Champion review – Muhammad Ali, the Queen, punk and the National Front make an incendiary mix

A family of love and loathing … Champion.
A family of love and loathing … Champion Photograph: PR

It is a reasonable question. Billy has just announced Muhammad Ali is on his way to South Shields and Sheila, his mother, is aghast: “Why would he want to come here?” Unlikely or not, the world heavyweight champion would indeed spend time in the town in July 1977. “I hope he gets battered,” says the embittered mother.

Sheila is more interested in the silver jubilee and the visit of the Queen the day before. For those in the north-east, it was some weekend. Playwright Ishy Din adds more layers still.

He takes the radical spirit of the former Cassius Clay, half-pugilist, half-preacher, adds it to the establishment hoo-ha of the royal party’s lap of honour and then mixes in the gobby fury of punk and the racist violence of the National Front. In 1977, he sees a confluence of incendiary forces: reactionary and revolutionary, nihilistic and progressive. In a deprived north-east, you could be pulled in either direction.

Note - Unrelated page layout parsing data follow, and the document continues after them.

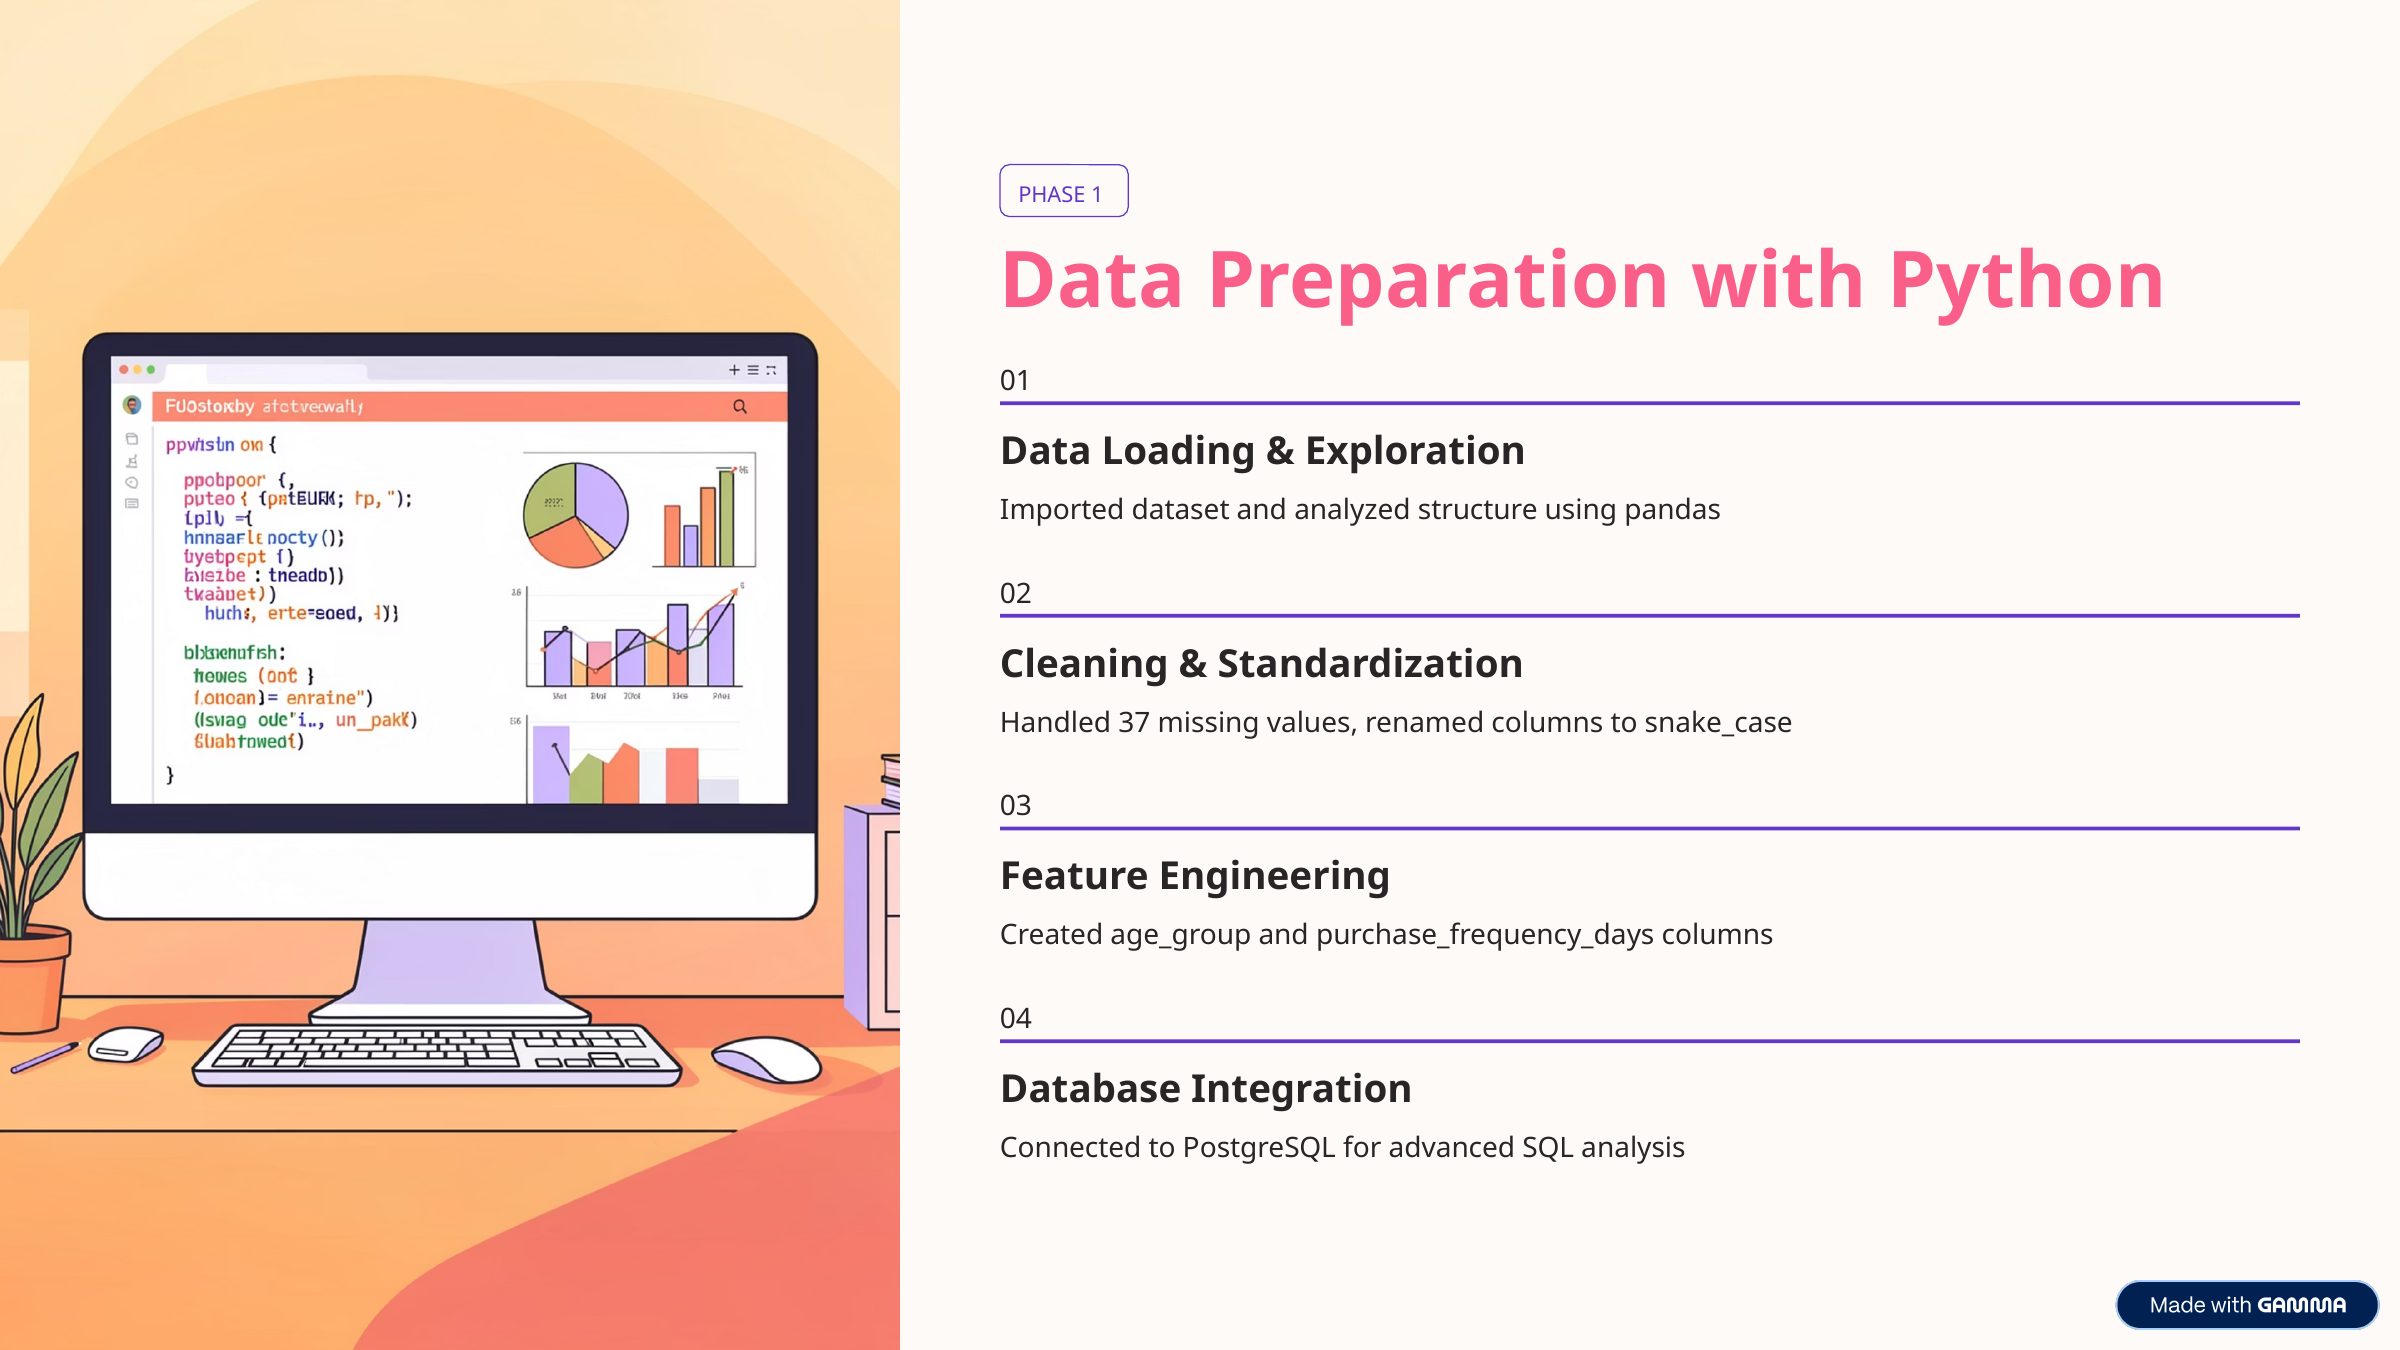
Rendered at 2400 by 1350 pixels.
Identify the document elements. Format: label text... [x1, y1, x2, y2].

text_box 01 [999, 356, 1029, 393]
text_box Data Loading & Exploration [999, 423, 1500, 473]
text_box Feature Engineering [1000, 848, 1393, 898]
text_box Imported dataset and analyzed structure using pandas [1000, 485, 2300, 526]
text_box PHASE 1 [1018, 174, 1110, 207]
text_box Handled 37 missing values, renamed columns to snake_case [1000, 698, 2300, 739]
text_box 04 [999, 994, 1029, 1031]
picture [0, 0, 900, 1350]
text_box [1000, 826, 2300, 831]
text_box Connected to PostgreSQL for advanced SQL analysis [1000, 1123, 2300, 1164]
text_box 03 [999, 781, 1029, 818]
text_box Cleaning & Standardization [999, 635, 1500, 685]
picture [2106, 1271, 2389, 1339]
text_box [1000, 613, 2300, 618]
text_box 02 [999, 569, 1029, 605]
text_box Database Integration [1000, 1061, 1393, 1111]
text_box Created age_group and purchase_frequency_days columns [1000, 910, 2300, 952]
text_box [1000, 1039, 2300, 1044]
text_box [999, 164, 1129, 217]
text_box [1000, 401, 2300, 406]
text_box Data Preparation with Python [999, 225, 2069, 324]
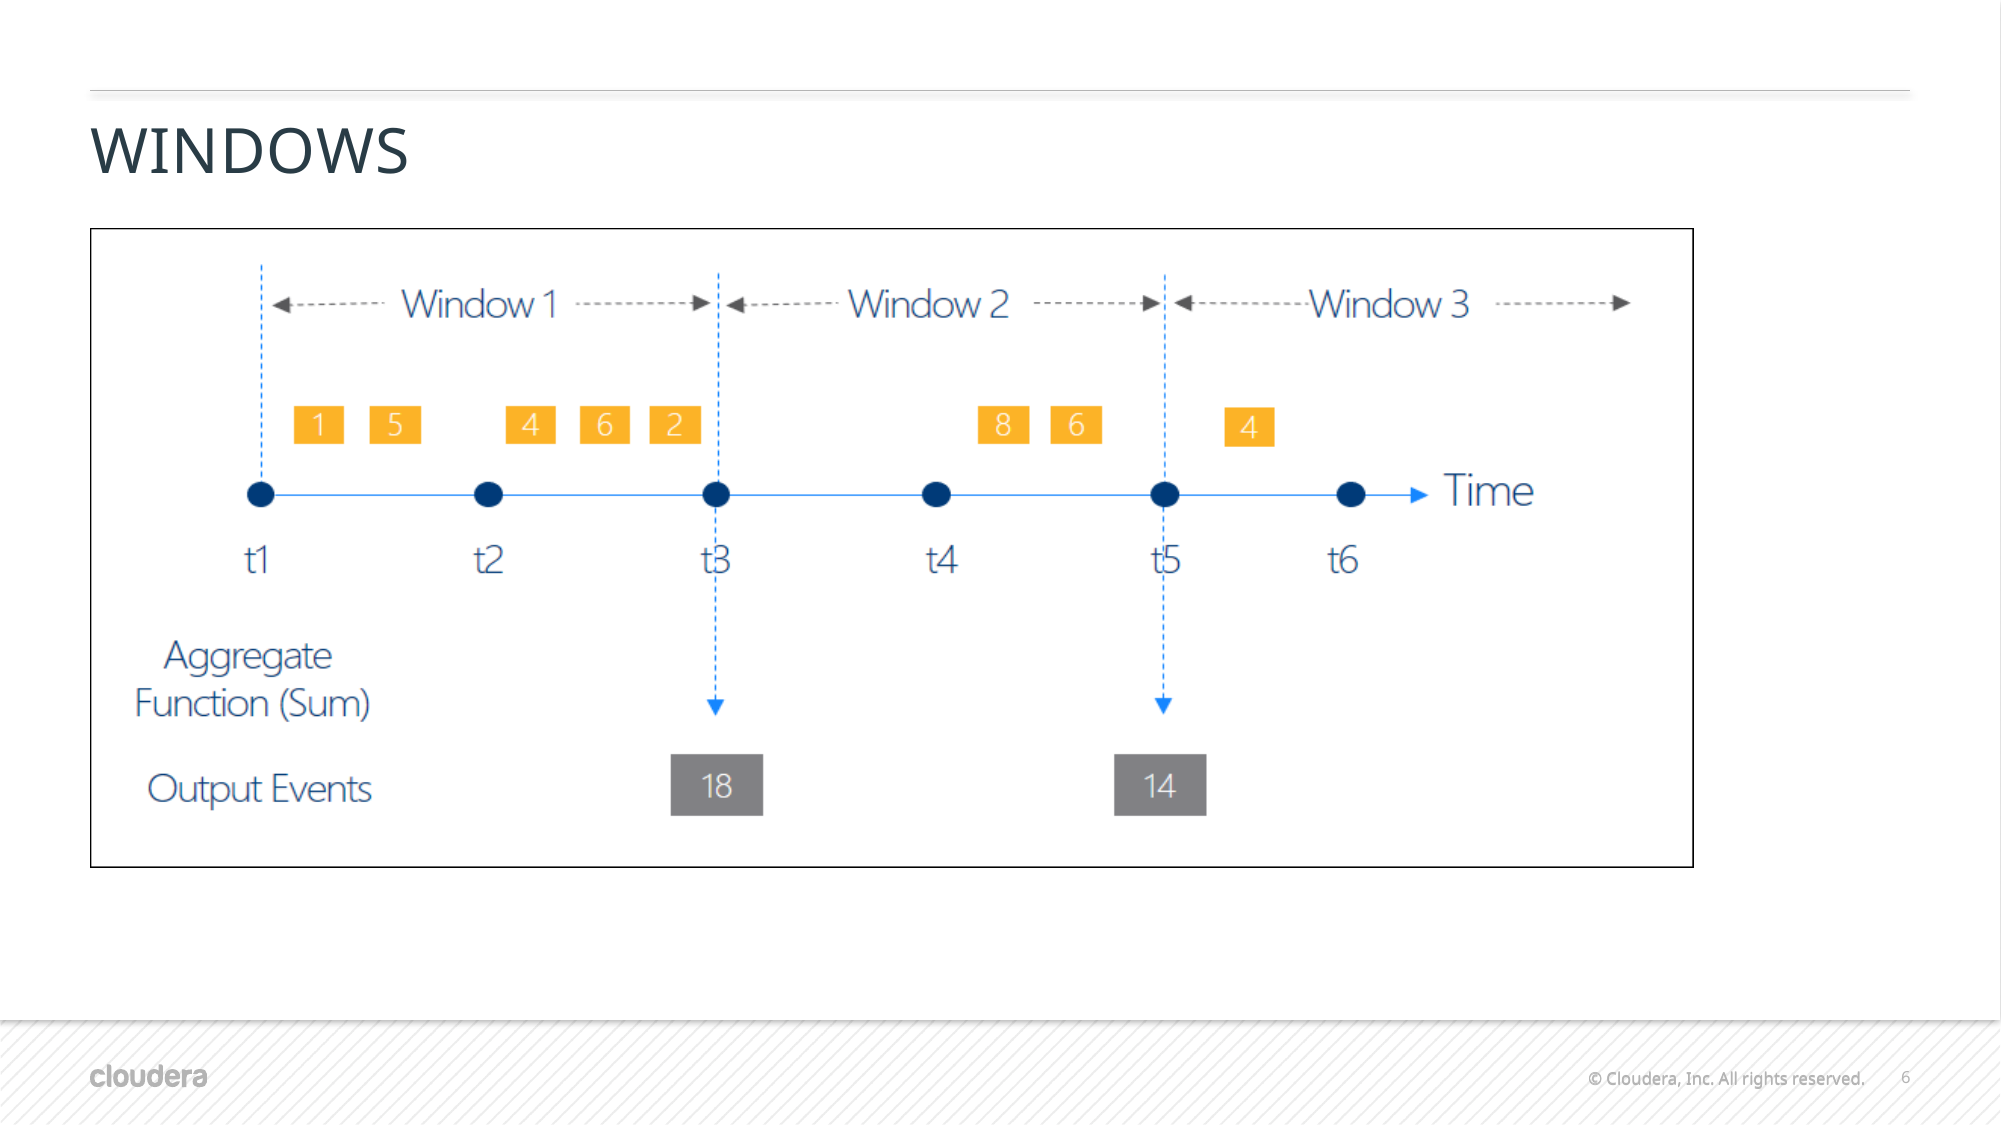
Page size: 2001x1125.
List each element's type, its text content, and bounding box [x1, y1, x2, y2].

title Windows [90, 101, 1910, 193]
picture [89, 227, 1695, 868]
picture [0, 1020, 2001, 1125]
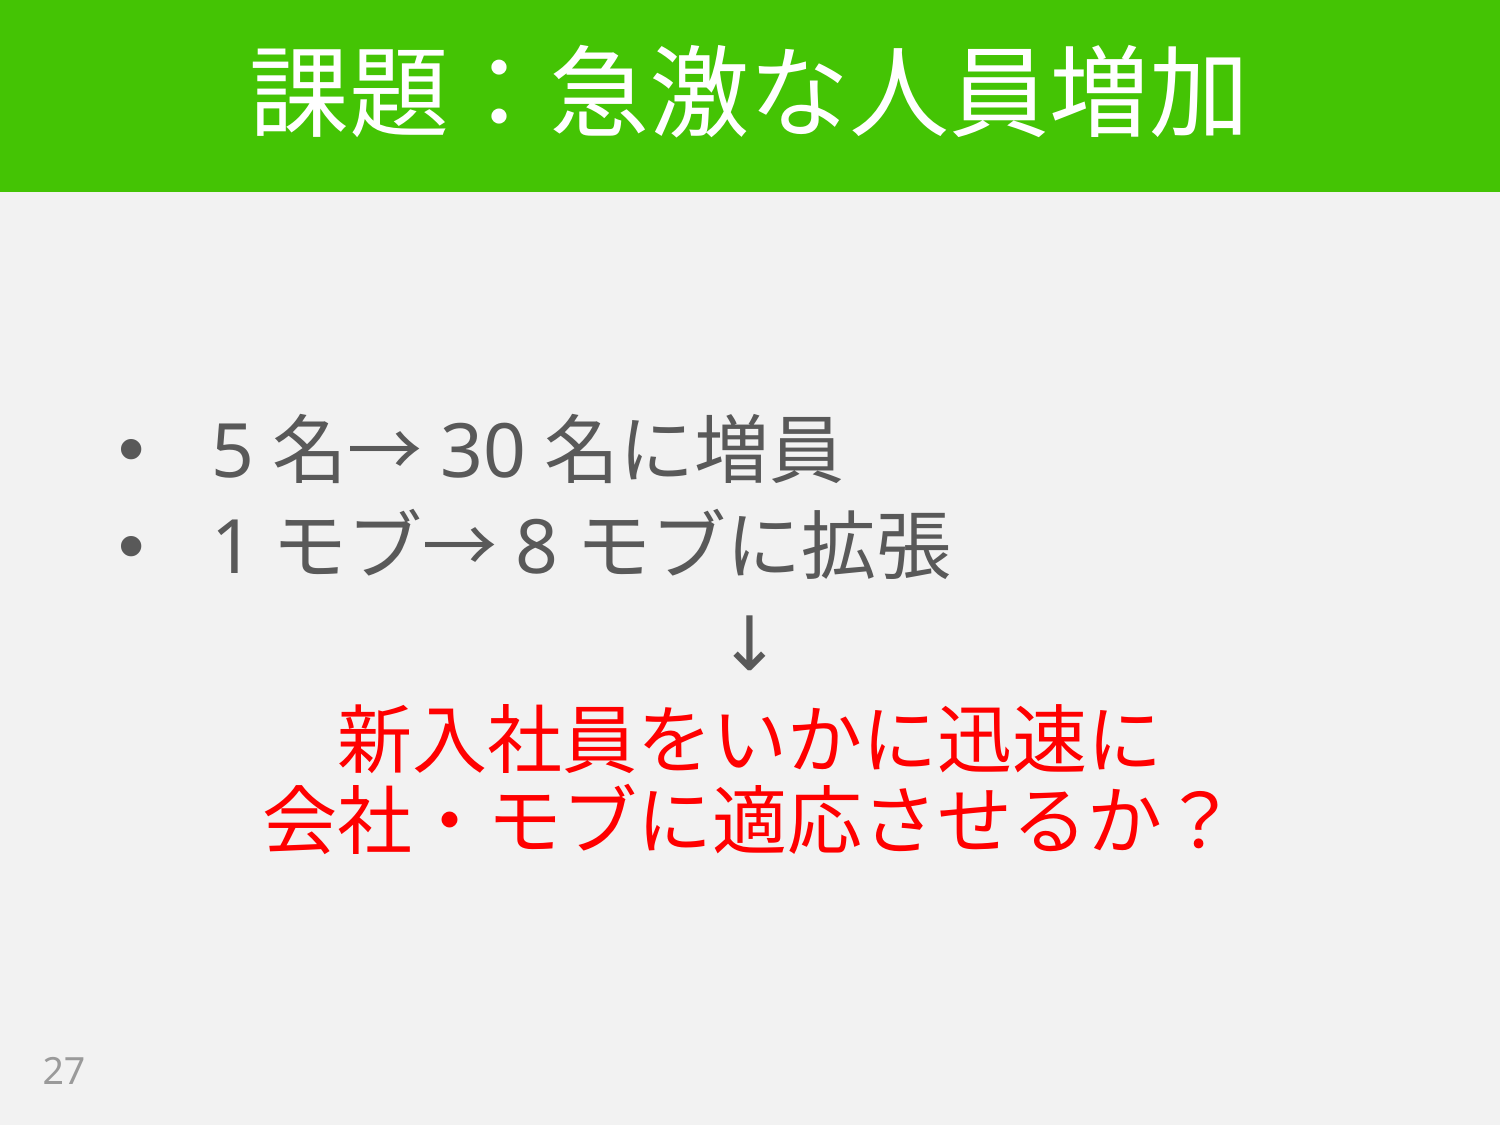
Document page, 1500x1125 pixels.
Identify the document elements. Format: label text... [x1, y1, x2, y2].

list 5名→30名に増員 1モブ→8モブに拡張 ↓ 新入社員をいかに迅速に 会社・モブに適応させるか？ [103, 277, 1397, 1000]
slide_number 27 [27, 1042, 146, 1102]
title 課題：急激な人員増加 [0, 53, 1500, 140]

All this finds voice in Sheila’s South Shields home where her younger son Azeem realises that whether he wants to be a doctor or a dropout, he will still be beaten up for the colour of his skin. Big brother Billy, who has the complexion of his white mother and not of his late Asian father, is torn between being violently outraged by the racism he sees and, with equal violence, joining the opposition.

Din cleverly taps into the audience’s emotive memory of this summer weekend while, in Jack McNamara’s production, actors Christina Berriman Dawson, Jack Robertson and Daniel Zareie show the strain of life when the personal becomes political. Outside pressures turn them into a family of love and loathing.

Champion is at its best when Amy Watts’s set becomes a boxing ring where these conflicts ignite. The play loses energy when it pulls towards the small and domestic, sustained more by its themes than dramatic momentum. Although rich in ideas, it does not quite find a story to equal the extraordinary symbolism of Ali’s arrival. In the closing moments, we are more persuaded by the joy of Ali’s parade through town than a sense of resolution for the embattled family.

• Champion is at Live theatre, Newcastle, until 8 March.